Narro como sinto – Capítulo 20

A Certeza no Sertão de Bruxaxá
A
vida dos habitantes do Sertão de Bruxaxá, narrada por Mário Carneiro da Costa
no primoroso livro “Histórias do meu Avô”, é marcada pela certeza.
Os
personagens carregam nas suas atitudes e falas a convicção de que possuem a fé
de que todos somos filhos de Deus. São movidos pelo sentimento de justiça
amorosa. Só deve julgar quem possui um coração amoroso. A aplicação de uma
norma por uma máquina, filha do homem, nunca será mais justa do que a aplicada
pelo filho de Deus. Esta é a certeza.
Até
o acobertamento do nome do pai
de uma criança é narrado no
clima em que se busca a solução mediante um mal menor. Um irmão solteiro assume
a paternidade para salvar o casamento do verdadeiro pai da criança, gerada em
um momento de paixão incontrolável, fora do casamento celebrado na presença do
Altíssimo. Tudo é mantido em rigoroso
segredo, só há pouco revelado,
quando todos os personagens estão dormindo a eternidade nas nuvens e seus
corpos já alimentaram o ciclo da vida na terra.
Observe,
não é só o casamento que se busca salvar. Mas, principalmente, preservar a
família de um trauma causado pelo acaso de um ato impensado em sua plenitude. Em decorrência do acerto, a criança foi protegida e
acolhida pela família do pai legal.
Hoje,
tal atitude poderia ser taxada de hipocrisia. Vivemos um tempo em que
prevalecem os tambores da incerteza. Portanto, nada haveria a ser salvo, a menos que o nome do verdadeiro pai
fosse revelado. As consequências desta
revelação seriam sofridas por todos os envolvidos, direta ou
indiretamente.
Os
valores morais existentes no Sertão de Bruxaxá, tais como lealdade, fidelidade
e companheirismo, hoje, são
muitas vezes desprezados em nome de uma ética formal.
Inclusive
o próprio significado original de ética, tratado por diversos filósofos ao
longo dos séculos e sofrendo modificações próprias de todo conceito
condicionado ao processo histórico, vem se perdendo. Todavia, em sua essência,
levar uma vida ética pode ser encontrado no adágio budista: “se podemos ajudar
os outros, devemos ajudar; se não, devemos pelo menos não os prejudicar”.
E
era exatamente essa a ética
vivida pelos habitantes do Sertão de Bruxaxá, nos tempos em que a certeza da
validade dos valores amorosos iluminava a vida de todos, em oposição ao medo
vigente na era dos objetivos incertos.
Já
testemunhava São João, o apóstolo: "O medo é o contrário do amor".

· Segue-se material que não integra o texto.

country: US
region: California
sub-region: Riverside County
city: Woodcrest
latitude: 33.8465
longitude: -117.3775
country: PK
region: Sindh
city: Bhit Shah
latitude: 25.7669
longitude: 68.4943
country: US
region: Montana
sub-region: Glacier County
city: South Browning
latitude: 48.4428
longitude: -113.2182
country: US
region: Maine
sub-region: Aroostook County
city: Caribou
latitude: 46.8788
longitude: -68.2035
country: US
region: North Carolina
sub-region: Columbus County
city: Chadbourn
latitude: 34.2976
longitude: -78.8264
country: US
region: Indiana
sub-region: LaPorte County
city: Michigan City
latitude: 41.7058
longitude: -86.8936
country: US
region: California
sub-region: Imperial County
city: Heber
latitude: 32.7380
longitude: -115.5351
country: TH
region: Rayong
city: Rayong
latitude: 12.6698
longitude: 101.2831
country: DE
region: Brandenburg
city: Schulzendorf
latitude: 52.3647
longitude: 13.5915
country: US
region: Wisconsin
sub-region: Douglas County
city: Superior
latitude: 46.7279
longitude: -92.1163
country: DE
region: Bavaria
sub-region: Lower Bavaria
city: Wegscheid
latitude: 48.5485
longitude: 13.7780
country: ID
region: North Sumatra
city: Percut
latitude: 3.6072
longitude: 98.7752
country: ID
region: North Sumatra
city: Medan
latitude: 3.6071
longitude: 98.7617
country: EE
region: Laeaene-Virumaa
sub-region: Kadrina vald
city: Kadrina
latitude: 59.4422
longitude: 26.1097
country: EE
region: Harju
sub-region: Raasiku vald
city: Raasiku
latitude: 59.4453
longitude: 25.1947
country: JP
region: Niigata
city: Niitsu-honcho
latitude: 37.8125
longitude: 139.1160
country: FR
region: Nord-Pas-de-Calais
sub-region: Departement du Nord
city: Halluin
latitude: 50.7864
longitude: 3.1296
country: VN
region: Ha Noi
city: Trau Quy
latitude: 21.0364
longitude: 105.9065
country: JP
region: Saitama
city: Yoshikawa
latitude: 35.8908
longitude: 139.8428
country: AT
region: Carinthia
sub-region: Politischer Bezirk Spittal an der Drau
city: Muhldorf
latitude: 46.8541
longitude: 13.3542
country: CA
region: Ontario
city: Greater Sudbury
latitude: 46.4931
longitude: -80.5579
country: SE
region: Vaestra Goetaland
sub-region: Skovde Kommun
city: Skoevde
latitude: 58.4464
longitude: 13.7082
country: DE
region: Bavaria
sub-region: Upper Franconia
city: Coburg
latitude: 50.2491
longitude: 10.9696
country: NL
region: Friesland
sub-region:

Quem ama busca a conciliação diante dos conflitos de interesses e opiniões, de
visões conflitantes. Quem ama busca as reformas possíveis nas instituições e
nos costumes, de forma gradual e
segura.
Os
partidários do medo, diante de todas as incertezas, querem impor pela força e
pelo ódio um padrão formal de verdade. É bom lembrar que, em nome da Igualdade,
da Liberdade e da Fraternidade, no final prevaleceu o terror que os
revolucionários franceses impuseram aos outros e, posteriormente, a si mesmos.
No
Sertão de Bruxaxá, a arte da troca era respeitada por todos, e os negociantes
eram vistos como benfeitores. Não à toa, desse sertão surgiram valorosos
políticos paraibanos: Walfredo Leal, três vezes governador do estado e duas
vezes senador; Álvaro Machado, governador por duas vezes e senador por outras
duas, tendo como sucessor seu irmão João Machado; José Américo, duas vezes
governador; Otacílio de Albuquerque, deputado estadual, federal e senador por
duas vezes; Domício Godim, senador, entre tantos outros.
Na
época das incertezas, como são tratados
os políticos? Não custa nada lembrar, embora
seja talvez tarde demais para fazê-lo: os políticos são os agentes da democracia representativa.
Juízes, promotores, policiais ou quaisquer outros agentes nunca poderão substituí-los.